Making the announcement Monday in a trembling voice, using words he had penned himself, John Key explained his decision at least in part by the toll his job had taken on his own family.
"Simply put, it has, for me, been the most remarkable, satisfying and exciting time of my life," said Mr. Key, according to the Associated Press. "All I can say is that I gave it everything I had.... I left nothing in the tank."
Prime Minister Key had been widely expected to run next year for a fourth term, with his National Party the favorite to win the most votes, but with this new turn of events, the political landscape could be about to shift. The first step, however, will be for the governing party to settle upon a new leader and prime minister; Key said he will be supporting his deputy, Bill English.
Asked in an interview with the New Zealand Herald for assurances that there was nothing “untoward” behind the decision, Key described his marriage as “rock solid” and his health as "tickety-boo."
"In a way, no modern-day prime minister post-war has left on their own terms," said Key, and by stepping down now, he felt that New Zealand could demonstrate a "new way of doing things."
The outgoing prime minister has retained remarkable popularity ratings throughout his tenure, having successfully steered the country through the financial crisis of 2008, leaving it now with an annual growth of gross domestic product of more than 3 percent and a rate of unemployment below 5 percent.
He also earned praise for his stewardship in the wake of two devastating earthquakes in the Christchurch area.
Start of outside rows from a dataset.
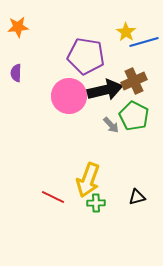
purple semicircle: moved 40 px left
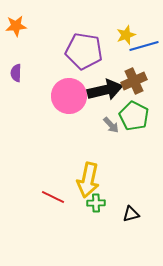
orange star: moved 2 px left, 1 px up
yellow star: moved 3 px down; rotated 18 degrees clockwise
blue line: moved 4 px down
purple pentagon: moved 2 px left, 5 px up
yellow arrow: rotated 8 degrees counterclockwise
black triangle: moved 6 px left, 17 px down
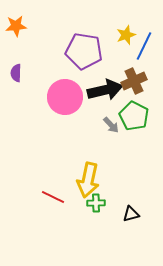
blue line: rotated 48 degrees counterclockwise
pink circle: moved 4 px left, 1 px down
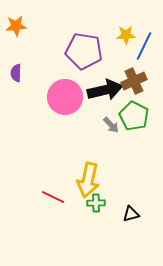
yellow star: rotated 18 degrees clockwise
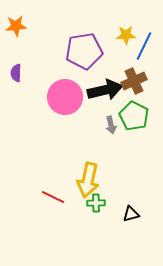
purple pentagon: rotated 18 degrees counterclockwise
gray arrow: rotated 30 degrees clockwise
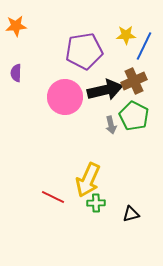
yellow arrow: rotated 12 degrees clockwise
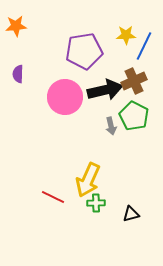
purple semicircle: moved 2 px right, 1 px down
gray arrow: moved 1 px down
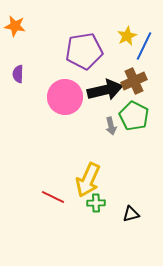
orange star: moved 1 px left; rotated 15 degrees clockwise
yellow star: moved 1 px right, 1 px down; rotated 24 degrees counterclockwise
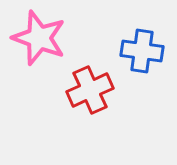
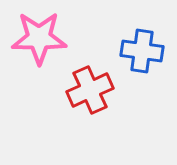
pink star: rotated 20 degrees counterclockwise
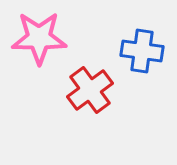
red cross: rotated 12 degrees counterclockwise
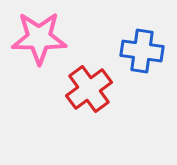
red cross: moved 1 px left, 1 px up
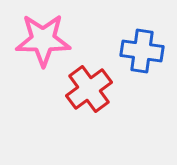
pink star: moved 4 px right, 2 px down
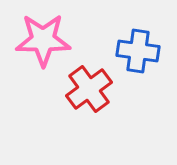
blue cross: moved 4 px left
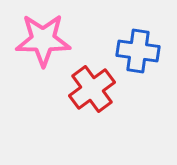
red cross: moved 3 px right
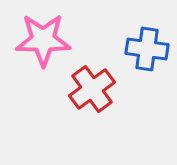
blue cross: moved 9 px right, 2 px up
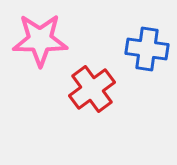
pink star: moved 3 px left
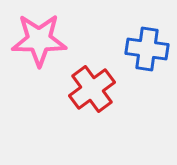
pink star: moved 1 px left
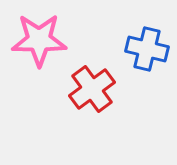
blue cross: rotated 6 degrees clockwise
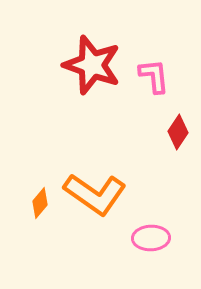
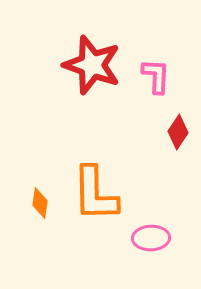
pink L-shape: moved 2 px right; rotated 9 degrees clockwise
orange L-shape: rotated 54 degrees clockwise
orange diamond: rotated 32 degrees counterclockwise
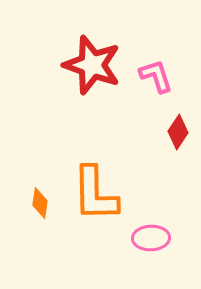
pink L-shape: rotated 21 degrees counterclockwise
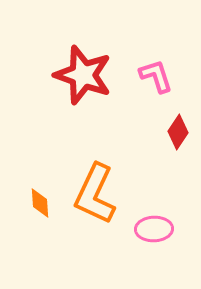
red star: moved 9 px left, 10 px down
orange L-shape: rotated 26 degrees clockwise
orange diamond: rotated 12 degrees counterclockwise
pink ellipse: moved 3 px right, 9 px up
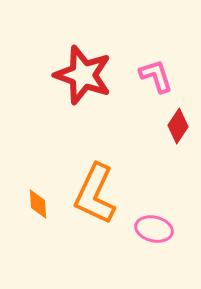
red diamond: moved 6 px up
orange diamond: moved 2 px left, 1 px down
pink ellipse: rotated 15 degrees clockwise
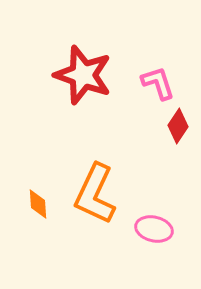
pink L-shape: moved 2 px right, 7 px down
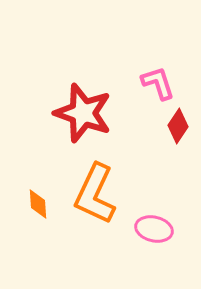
red star: moved 38 px down
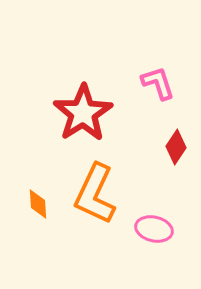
red star: rotated 20 degrees clockwise
red diamond: moved 2 px left, 21 px down
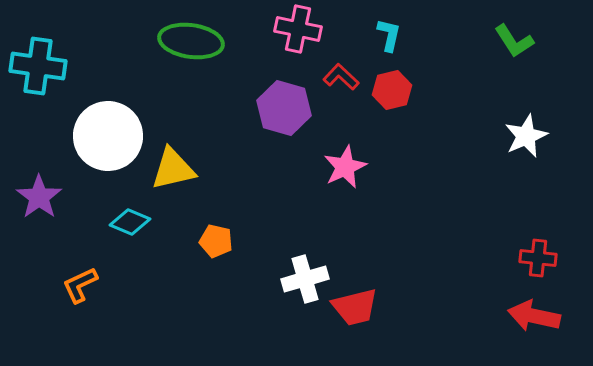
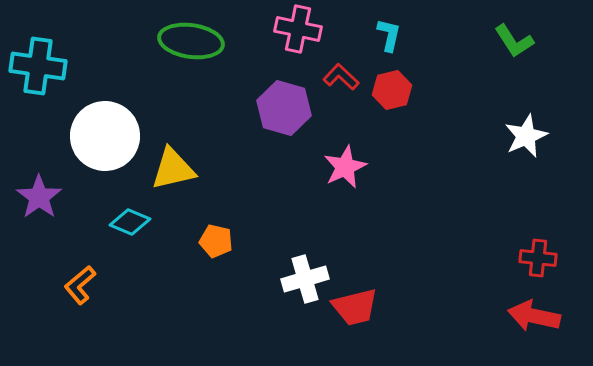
white circle: moved 3 px left
orange L-shape: rotated 15 degrees counterclockwise
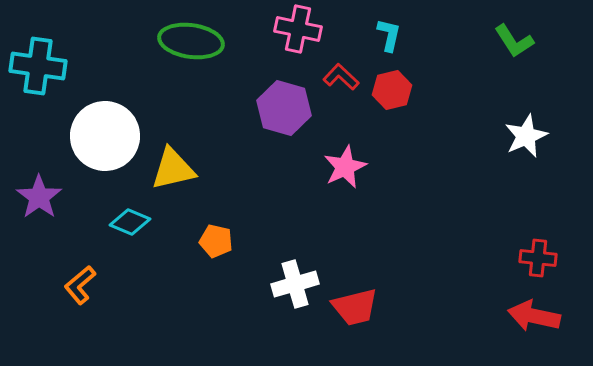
white cross: moved 10 px left, 5 px down
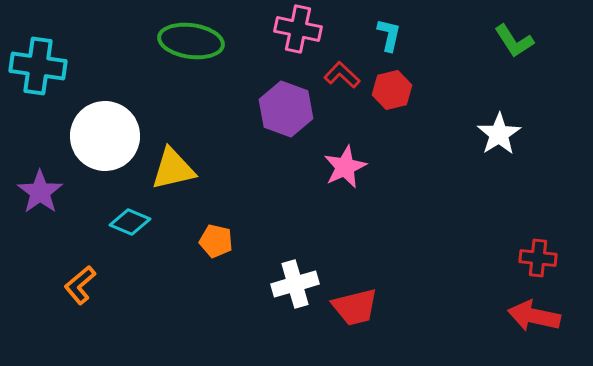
red L-shape: moved 1 px right, 2 px up
purple hexagon: moved 2 px right, 1 px down; rotated 4 degrees clockwise
white star: moved 27 px left, 2 px up; rotated 9 degrees counterclockwise
purple star: moved 1 px right, 5 px up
Prime Minister Malcolm Turnbull of Australia, according to The Australian newspaper, texted his counterpart in New Zealand following the announcement, saying "Say it ain’t so, bro."
"He has gone, as he said, while he is on top," Mr. Turnbull said. "He has retired when people are begging him to stay. He is a class act, none classier."
As for life after politics, Key had no particular plans, saying only that he would likely take positions on a couple of company boards, alongside international speaking engagements; he will remain in parliament long enough so that no special election is required ahead of next year’s general election.
This report contains material from the Associated Press and Reuters.